Find how many lines in the material below hold the word "plugin". Reply with that figure alone.
•••••
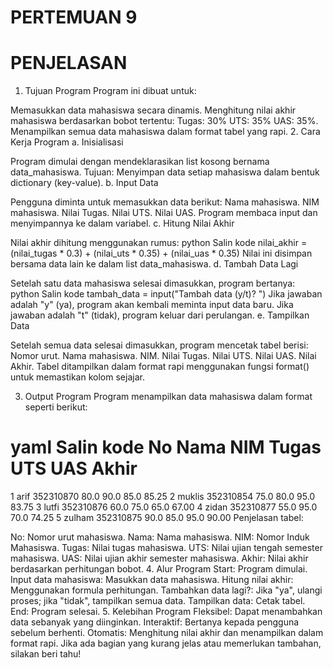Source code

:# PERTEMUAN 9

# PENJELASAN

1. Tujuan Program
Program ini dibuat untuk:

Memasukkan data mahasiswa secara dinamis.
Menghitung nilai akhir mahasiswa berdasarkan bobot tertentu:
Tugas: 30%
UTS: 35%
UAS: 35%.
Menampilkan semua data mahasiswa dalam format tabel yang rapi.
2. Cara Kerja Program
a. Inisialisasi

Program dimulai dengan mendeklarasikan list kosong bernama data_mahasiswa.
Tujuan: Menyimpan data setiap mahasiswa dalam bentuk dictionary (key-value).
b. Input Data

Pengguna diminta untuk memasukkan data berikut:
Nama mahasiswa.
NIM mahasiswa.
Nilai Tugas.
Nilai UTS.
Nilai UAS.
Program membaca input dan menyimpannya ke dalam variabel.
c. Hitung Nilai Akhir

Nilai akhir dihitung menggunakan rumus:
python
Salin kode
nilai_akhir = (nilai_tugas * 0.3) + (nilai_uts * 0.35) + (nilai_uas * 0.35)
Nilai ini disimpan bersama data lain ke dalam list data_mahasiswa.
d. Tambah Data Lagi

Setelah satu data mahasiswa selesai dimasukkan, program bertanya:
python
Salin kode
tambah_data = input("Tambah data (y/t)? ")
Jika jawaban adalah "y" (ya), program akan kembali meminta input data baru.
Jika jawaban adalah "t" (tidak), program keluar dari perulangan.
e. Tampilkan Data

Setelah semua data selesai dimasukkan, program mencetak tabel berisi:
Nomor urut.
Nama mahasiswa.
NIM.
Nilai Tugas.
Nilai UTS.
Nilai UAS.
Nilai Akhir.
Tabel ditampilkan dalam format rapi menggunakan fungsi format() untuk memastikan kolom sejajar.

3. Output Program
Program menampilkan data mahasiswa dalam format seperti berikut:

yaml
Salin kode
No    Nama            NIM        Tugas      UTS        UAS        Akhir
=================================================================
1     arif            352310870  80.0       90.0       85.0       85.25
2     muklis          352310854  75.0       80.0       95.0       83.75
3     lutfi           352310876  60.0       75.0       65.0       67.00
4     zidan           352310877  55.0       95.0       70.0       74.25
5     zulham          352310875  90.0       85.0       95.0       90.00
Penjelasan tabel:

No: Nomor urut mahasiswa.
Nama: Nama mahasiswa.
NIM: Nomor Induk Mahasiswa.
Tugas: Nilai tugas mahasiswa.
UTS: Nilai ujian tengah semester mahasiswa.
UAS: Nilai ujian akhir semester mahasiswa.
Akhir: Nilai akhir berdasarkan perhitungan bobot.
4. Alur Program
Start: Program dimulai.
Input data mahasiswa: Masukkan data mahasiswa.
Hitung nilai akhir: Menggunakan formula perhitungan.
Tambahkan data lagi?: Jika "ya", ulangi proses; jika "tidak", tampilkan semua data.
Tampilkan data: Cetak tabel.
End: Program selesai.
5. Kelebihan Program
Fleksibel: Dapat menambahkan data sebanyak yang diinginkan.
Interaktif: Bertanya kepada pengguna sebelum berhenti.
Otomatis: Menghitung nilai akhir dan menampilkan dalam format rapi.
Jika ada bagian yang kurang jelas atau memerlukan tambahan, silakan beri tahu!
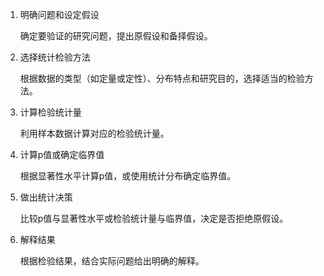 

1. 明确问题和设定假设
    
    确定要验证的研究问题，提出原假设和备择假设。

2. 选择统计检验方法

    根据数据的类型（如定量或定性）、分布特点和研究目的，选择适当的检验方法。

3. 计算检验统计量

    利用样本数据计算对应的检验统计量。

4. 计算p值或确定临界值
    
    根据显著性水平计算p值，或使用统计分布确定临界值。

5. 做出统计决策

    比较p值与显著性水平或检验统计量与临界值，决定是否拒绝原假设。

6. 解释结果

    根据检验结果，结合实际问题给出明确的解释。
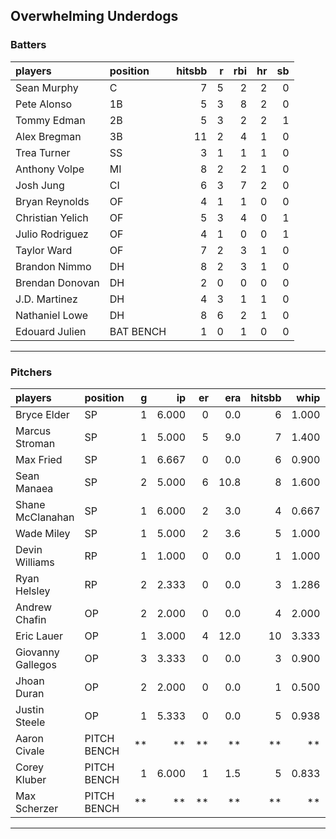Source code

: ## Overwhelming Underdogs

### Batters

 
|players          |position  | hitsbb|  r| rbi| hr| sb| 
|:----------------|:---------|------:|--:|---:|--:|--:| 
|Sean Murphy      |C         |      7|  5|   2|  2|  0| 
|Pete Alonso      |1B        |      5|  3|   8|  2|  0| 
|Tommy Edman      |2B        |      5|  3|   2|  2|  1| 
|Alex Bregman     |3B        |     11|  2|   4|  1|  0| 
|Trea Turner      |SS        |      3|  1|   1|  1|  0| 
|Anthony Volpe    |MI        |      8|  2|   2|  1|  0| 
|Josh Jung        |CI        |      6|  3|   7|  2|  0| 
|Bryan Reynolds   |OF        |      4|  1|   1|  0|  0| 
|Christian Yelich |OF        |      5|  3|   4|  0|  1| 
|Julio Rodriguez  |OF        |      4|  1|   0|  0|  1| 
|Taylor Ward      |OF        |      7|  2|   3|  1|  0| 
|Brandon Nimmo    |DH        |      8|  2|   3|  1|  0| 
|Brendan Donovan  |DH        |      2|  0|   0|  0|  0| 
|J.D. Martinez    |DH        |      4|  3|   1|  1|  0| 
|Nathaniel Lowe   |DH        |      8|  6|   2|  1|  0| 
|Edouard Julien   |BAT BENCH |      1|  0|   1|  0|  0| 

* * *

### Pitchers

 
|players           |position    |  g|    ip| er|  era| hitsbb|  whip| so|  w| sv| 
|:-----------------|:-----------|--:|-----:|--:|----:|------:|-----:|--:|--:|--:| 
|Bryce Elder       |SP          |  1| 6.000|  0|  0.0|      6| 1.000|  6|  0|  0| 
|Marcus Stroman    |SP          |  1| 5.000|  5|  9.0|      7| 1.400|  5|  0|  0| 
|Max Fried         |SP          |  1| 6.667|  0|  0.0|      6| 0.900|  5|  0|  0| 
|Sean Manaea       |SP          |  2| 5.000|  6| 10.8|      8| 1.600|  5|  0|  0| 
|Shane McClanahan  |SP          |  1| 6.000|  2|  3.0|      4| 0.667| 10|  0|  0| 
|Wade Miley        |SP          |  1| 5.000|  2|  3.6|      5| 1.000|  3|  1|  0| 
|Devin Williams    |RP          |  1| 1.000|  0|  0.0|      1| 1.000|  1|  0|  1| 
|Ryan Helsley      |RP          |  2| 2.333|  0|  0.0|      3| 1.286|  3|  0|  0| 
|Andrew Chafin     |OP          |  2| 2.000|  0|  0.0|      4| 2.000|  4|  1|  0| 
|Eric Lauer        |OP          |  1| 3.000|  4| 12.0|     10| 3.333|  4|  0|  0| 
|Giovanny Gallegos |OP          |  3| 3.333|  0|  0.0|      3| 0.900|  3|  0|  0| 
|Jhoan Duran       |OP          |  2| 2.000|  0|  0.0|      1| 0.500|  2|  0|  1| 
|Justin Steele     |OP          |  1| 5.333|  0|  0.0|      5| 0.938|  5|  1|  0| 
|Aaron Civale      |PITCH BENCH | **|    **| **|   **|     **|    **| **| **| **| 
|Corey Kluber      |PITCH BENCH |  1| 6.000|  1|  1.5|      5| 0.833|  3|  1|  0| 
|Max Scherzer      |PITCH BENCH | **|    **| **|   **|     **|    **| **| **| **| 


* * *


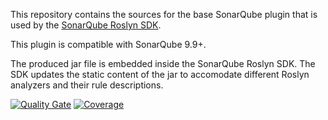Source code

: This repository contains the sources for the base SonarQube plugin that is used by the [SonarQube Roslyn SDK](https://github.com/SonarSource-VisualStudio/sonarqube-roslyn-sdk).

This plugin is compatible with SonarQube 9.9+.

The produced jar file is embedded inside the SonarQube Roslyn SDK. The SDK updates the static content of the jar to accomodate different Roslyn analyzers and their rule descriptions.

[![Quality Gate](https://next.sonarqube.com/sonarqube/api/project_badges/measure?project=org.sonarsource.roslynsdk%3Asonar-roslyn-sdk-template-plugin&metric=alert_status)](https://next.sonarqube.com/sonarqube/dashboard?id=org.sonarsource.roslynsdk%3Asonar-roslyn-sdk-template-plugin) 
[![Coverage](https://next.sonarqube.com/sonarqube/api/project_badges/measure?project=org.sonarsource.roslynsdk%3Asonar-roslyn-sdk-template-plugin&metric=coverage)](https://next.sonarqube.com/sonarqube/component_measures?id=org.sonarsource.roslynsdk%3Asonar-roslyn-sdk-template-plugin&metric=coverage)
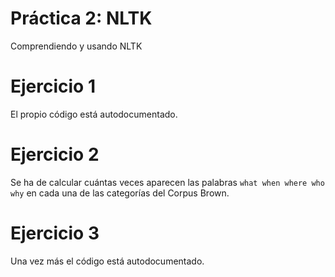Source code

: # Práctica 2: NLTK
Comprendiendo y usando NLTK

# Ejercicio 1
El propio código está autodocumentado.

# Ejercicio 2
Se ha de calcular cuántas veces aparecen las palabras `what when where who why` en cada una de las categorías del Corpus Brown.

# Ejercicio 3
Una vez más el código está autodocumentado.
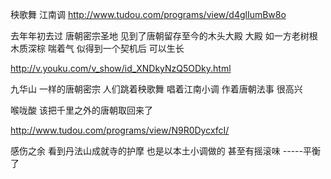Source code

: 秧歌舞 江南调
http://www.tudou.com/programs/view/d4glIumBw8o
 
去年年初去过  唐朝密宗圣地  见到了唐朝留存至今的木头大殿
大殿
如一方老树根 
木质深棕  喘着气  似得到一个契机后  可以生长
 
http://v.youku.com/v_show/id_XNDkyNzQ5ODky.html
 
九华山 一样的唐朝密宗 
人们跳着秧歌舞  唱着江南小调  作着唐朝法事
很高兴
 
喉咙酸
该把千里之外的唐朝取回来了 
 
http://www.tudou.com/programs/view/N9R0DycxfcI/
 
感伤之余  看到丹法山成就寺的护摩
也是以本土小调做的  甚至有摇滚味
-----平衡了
•••••
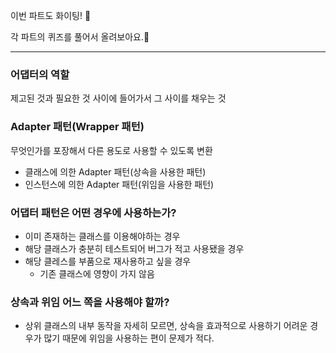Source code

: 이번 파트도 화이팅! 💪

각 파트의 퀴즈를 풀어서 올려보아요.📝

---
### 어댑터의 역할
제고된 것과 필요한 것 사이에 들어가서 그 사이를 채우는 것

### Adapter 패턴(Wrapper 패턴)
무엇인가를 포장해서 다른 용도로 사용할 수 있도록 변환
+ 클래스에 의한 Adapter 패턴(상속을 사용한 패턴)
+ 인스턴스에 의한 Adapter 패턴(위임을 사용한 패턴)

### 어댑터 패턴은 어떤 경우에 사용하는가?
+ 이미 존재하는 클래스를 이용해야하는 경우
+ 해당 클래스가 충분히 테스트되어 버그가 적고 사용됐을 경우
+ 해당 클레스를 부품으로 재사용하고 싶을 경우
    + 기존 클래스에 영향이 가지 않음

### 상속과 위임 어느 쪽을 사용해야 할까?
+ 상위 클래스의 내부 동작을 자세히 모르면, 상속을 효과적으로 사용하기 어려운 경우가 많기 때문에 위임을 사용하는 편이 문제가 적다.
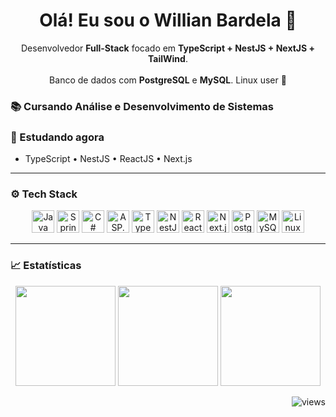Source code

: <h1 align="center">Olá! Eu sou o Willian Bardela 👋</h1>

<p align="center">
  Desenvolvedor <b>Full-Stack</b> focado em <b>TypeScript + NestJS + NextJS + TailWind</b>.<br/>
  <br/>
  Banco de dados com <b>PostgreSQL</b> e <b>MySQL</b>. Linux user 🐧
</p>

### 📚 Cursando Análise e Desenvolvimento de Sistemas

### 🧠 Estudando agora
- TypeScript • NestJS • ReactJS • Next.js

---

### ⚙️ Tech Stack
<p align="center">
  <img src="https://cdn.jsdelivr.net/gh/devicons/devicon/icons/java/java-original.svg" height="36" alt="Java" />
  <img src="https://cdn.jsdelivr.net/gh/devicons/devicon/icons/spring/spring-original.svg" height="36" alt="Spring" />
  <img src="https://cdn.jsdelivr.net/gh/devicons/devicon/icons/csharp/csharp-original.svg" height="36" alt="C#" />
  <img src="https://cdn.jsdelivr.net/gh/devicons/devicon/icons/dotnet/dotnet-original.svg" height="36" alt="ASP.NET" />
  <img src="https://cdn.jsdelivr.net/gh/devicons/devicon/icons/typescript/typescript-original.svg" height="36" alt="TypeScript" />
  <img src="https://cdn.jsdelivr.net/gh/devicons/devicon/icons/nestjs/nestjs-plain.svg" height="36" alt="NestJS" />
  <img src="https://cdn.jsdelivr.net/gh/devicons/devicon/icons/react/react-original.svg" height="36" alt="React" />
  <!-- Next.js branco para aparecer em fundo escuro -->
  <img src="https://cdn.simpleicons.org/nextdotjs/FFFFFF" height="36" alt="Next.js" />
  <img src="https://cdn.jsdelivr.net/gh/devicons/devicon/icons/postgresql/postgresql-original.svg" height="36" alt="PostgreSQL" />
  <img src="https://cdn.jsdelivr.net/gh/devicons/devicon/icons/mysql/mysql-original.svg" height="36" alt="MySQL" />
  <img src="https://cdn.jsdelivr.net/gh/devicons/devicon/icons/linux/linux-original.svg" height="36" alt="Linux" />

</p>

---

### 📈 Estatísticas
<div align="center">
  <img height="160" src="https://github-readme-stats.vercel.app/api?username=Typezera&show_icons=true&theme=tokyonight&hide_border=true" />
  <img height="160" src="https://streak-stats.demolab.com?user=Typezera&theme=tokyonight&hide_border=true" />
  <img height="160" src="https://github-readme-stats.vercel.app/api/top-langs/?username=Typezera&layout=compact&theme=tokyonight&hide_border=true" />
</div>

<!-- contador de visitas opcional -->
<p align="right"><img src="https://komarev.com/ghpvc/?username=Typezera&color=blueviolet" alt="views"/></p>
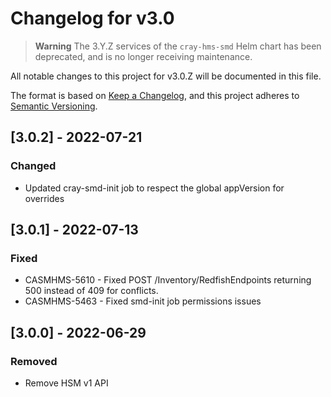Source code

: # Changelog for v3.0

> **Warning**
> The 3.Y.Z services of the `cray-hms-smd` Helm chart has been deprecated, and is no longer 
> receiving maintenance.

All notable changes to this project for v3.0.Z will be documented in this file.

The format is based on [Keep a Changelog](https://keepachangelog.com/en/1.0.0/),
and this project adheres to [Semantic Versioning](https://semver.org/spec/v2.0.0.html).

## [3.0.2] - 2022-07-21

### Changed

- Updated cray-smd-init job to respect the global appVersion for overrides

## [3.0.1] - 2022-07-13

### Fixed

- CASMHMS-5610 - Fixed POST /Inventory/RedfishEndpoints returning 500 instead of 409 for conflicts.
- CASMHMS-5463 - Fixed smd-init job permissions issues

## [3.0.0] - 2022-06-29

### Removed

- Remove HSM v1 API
•••••
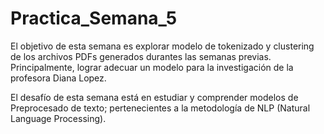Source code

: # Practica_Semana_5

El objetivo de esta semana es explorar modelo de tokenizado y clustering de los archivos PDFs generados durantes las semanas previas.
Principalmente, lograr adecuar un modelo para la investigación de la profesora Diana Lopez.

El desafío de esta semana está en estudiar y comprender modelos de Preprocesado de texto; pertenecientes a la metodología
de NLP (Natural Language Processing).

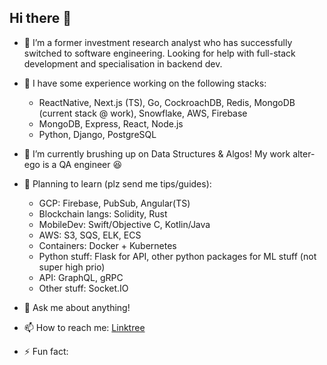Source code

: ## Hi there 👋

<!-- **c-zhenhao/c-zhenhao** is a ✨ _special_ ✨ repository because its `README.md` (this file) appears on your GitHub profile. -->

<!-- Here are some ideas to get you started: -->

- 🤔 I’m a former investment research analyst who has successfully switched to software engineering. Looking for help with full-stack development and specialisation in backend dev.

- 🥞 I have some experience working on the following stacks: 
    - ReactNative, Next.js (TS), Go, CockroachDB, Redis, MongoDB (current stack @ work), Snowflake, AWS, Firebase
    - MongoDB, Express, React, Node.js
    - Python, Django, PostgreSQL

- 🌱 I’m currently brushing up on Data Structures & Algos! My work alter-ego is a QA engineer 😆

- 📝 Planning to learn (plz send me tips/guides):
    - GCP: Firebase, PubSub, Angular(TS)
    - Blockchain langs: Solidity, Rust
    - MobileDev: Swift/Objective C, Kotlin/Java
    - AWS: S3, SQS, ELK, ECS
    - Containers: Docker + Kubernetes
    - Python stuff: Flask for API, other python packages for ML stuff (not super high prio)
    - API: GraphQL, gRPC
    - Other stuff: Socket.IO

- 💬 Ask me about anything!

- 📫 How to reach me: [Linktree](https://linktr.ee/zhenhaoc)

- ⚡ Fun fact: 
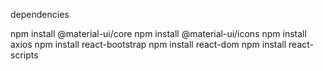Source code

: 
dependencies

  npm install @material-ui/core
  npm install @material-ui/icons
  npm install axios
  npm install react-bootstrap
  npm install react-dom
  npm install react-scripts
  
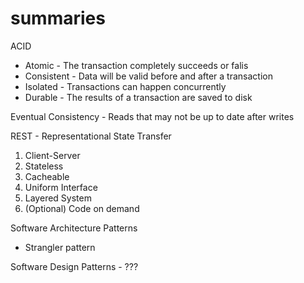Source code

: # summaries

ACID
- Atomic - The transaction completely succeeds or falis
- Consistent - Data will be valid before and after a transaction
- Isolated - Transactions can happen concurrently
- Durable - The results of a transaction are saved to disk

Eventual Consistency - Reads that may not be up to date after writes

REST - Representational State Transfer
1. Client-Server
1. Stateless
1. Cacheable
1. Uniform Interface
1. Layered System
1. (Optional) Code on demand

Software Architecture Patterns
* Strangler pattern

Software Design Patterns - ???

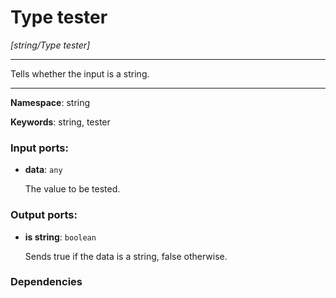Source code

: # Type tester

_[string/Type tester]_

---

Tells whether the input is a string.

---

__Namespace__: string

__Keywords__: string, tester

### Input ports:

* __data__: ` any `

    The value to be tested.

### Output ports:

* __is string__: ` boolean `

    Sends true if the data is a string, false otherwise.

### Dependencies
•••••
- RESPONSE TO THE TASK -
4